> **Was gefordert ist**
Welche Zeilen der folgenden Einträge enthalten die Zeichenfolge "nauke"? Wähle jede solche Zeile aus und gib sie wieder, wobei Groß- und Kleinschreibung zählt.

[Transkribierte Seiteninhalte]
....

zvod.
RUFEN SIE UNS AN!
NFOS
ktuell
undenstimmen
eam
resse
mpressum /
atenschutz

....

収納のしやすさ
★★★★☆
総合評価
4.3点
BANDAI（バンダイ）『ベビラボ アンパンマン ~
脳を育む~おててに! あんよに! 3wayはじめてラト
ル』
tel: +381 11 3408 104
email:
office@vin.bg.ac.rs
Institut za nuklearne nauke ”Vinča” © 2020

....

> **Antwort zur Übung**
Institut za nuklearne nauke ”Vinča” © 2020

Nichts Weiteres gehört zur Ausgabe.